His face contorted. The sweet adoring “I love you, mommy” face was instantly replaced by an indignant “WTF are you talking about, lady??” look. “Stay loose when I’m about to dive headfirst into this mass of scary humanity?!”

I smiled reassuringly. “I’m serious,” I said in a gentle voice. “At the next stop, just watch me carefully.”

His response: a hearty huff and eye roll (the latter another lesson he regrettably learned from the best…me).

As we approached the stop, I got into position, exaggerating my movements for dramatic effect. I planted my heels (all 4.5 inches of them) firmly on the ground, as wide as they could get in the 12-inch square block of space I had to work with. I bent my legs slightly and got ready to ride the wave.

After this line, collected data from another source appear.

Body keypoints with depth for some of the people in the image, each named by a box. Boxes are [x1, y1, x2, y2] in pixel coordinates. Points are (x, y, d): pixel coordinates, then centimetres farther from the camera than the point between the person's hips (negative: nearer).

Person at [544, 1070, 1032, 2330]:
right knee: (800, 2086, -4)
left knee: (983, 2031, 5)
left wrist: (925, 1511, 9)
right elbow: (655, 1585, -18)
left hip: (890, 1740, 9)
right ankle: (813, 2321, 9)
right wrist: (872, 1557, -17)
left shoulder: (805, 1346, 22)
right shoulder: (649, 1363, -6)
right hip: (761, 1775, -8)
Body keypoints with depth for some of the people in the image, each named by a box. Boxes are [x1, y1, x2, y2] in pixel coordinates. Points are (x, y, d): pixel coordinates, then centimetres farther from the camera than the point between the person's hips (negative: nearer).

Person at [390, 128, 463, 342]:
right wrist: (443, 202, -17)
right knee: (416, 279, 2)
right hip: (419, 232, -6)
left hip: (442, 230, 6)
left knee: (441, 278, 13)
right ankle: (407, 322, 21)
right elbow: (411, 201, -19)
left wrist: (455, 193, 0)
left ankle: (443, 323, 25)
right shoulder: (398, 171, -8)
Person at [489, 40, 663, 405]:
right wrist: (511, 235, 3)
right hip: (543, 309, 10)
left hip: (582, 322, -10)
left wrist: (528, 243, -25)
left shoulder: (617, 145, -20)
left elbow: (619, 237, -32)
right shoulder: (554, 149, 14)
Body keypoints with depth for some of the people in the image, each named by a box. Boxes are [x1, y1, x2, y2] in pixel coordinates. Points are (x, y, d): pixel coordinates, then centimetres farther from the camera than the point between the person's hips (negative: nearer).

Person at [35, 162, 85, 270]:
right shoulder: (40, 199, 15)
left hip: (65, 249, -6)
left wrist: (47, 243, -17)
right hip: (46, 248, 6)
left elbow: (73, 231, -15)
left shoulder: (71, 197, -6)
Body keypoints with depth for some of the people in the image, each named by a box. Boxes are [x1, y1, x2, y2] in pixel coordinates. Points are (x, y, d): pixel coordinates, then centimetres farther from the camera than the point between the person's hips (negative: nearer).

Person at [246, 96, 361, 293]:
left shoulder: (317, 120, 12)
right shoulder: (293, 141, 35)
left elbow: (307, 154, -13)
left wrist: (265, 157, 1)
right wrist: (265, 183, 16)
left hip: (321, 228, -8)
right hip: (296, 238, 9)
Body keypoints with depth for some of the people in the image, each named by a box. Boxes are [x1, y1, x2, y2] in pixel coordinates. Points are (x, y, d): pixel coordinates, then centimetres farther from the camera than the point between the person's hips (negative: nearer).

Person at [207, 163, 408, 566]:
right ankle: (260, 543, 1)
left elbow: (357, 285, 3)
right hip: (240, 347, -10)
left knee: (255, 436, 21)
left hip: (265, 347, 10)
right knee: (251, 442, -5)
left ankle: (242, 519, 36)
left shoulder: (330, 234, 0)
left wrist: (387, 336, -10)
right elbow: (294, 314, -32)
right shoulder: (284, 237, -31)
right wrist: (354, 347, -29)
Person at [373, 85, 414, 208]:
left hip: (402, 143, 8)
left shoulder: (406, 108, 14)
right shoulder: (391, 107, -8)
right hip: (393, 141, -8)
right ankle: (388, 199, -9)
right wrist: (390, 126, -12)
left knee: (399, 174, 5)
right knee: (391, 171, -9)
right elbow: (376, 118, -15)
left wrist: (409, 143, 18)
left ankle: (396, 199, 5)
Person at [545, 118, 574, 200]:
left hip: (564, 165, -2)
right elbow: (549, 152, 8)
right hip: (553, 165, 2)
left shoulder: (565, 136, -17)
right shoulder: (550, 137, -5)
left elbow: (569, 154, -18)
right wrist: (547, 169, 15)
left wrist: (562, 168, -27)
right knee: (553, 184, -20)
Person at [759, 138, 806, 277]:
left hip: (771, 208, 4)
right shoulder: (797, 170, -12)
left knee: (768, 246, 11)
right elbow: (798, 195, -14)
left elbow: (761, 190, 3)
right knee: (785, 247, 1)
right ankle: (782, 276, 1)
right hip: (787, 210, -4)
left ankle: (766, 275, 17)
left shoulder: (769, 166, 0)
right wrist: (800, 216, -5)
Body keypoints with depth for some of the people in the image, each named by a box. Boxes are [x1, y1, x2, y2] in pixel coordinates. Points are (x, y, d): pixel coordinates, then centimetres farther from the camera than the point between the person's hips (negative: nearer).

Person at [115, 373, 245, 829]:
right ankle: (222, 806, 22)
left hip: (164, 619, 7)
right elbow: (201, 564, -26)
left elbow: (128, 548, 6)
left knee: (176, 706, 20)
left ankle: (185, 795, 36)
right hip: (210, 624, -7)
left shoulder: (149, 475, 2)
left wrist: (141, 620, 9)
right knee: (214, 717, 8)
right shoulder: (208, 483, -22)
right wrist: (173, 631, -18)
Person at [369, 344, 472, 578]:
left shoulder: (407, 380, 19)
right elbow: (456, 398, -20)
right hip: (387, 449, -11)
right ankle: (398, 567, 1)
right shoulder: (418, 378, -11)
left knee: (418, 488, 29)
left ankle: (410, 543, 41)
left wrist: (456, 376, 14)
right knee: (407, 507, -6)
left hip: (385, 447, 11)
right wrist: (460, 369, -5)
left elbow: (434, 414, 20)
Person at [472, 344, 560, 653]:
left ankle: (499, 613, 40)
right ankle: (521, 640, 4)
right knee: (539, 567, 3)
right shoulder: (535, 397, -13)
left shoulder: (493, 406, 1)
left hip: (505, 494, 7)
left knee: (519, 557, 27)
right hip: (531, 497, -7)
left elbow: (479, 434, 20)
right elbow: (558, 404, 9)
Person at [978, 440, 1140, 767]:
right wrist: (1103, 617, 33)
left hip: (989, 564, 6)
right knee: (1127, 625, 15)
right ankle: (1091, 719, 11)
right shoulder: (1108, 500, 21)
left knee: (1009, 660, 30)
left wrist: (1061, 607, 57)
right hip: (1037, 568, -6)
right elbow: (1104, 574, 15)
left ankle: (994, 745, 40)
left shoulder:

He was intrigued now, watching me intently as I assumed the position. I cracked a big smile and winked at him.

The brakes screeched loudly as we pulled up on the next stop, and I rode it out, shifting my body weight subtly back and forth to counter the momentum. He watched in amazement as I maintained my balance, only hesitating once to grab onto his arm when the jostling got a hair too extreme.

The furrow in his brow slowly morphed into a grin of his own.

He whispered into my ear. “That was awesome!”

"I told you bud. I know what I’m talking about. Whenever you feel out of control, take a deep breath. Plant your feet on the ground. Trust yourself. Believe you can handle it. And then ride the wave.”

The grin transformed into an ear-to-ear smile. “I wanna try!”

He couldn’t wait test out the technique. As we approached the next stop, I watched his lips recounting the steps, and his body motions working in unison. He was ready.

“Look mom! No hands!” he squealed.

And that was it. On an unremarkable Wednesday, in the middle of rush hour on the CTA, I taught him an invaluable lesson about surfing…and life.

“Whenever you feel out of control, take a deep breath. Plant your feet on the ground. Trust yourself. Believe you can handle it. And then ride the wave.”